No, and particularly not my "conspicuous consumption" which is what I said.

> this “anyone who has more than me is necessarily evil” mentality.

That's not my mentality. I didn't say necessarily evil or even evil.

I'm postulating on the motivations of people who have access to every material comfort they could ever want, but still want 1000x that because someone else has 100x that. I'm nothing like them, nor the people in my wealth range that seem to have similar motivations --splurging on status signaling, doing anything to get more. It's irrelevant that I am richer than 3rd world people.

1 comments

> No, and particularly not my "conspicuous consumption" which is what I said.

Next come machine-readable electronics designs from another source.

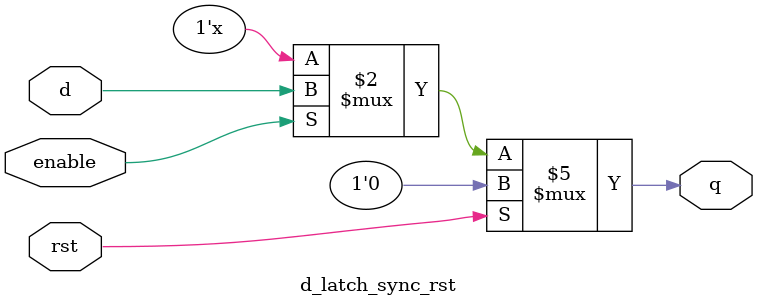
<source format=sv>
module d_latch_sync_rst (
    input wire d,
    input wire enable,
    input wire rst,      // Active high reset
    output reg q
);
    // 优化版本的D锁存器，使用敏感列表优化
    // 将rst放在敏感列表首位，提高复位优先级
    always @(rst or enable or d) begin
        if (rst)
            q <= 1'b0;  // 复位条件
        else if (enable)
            q <= d;     // 使能条件
    end
endmodule
</source>
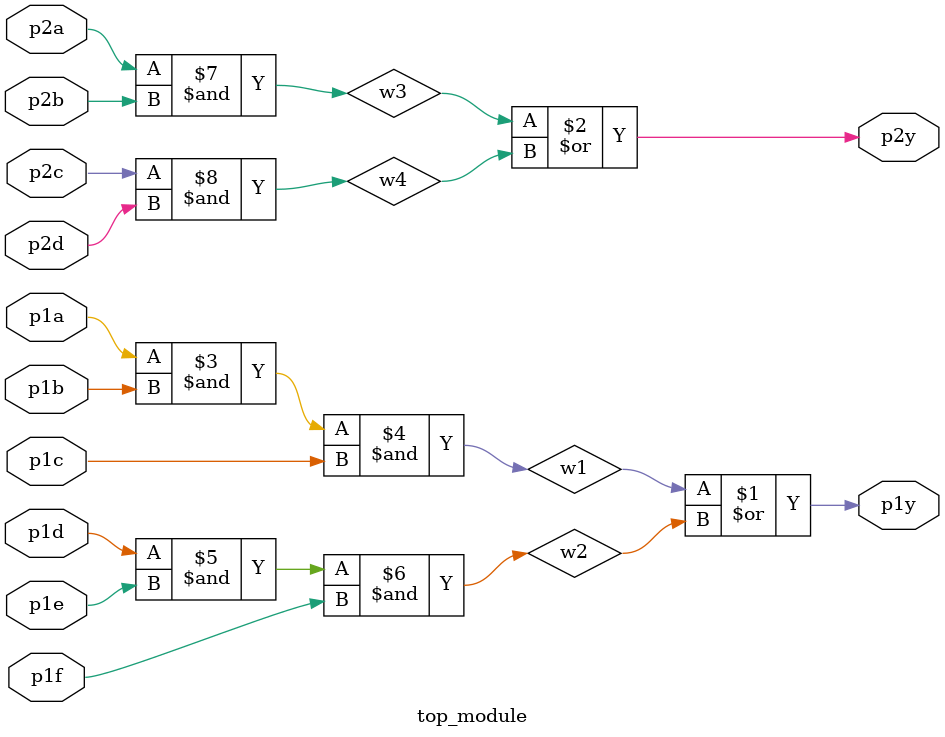
<source format=v>
module top_module (input p1a, p1b, p1c, p1d, p1e, p1f,    output p1y,    input p2a, p2b, p2c, p2d,    output p2y );

    wire w1;
    wire w2;
    wire w3;
    wire w4;
    assign p1y=w1|w2;
    assign p2y=w3|w4;
    assign w1=p1a&p1b&p1c;
    assign w2=p1d&p1e&p1f;
    assign w3=p2a&p2b;
    assign w4=p2c&p2d;

endmodule

</source>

I mean, it is. There are multitudes in rural Asia and Africa who don’t have a fraction of a fraction of what you have and would regard most of your consumption as “conspicuous”.

And you may not have said the word “evil”, but your intent was quite clear. I’m suggesting that, as I said, your baseline for what someone has, and their baseline for it, are inherently different, and that ascribing motive to that doesn’t make sense.

Mostly, I think that pretending your ostentatious wealth is actually totally ok to flaunt, just because it’s yours and you don’t care about the people who see it as flaunting and ostentatious, is a moral relative, just like the one you’re suggesting is so bad.

"Everything's relative" is a really great excuse to ignore scale and nuance, I'll admit.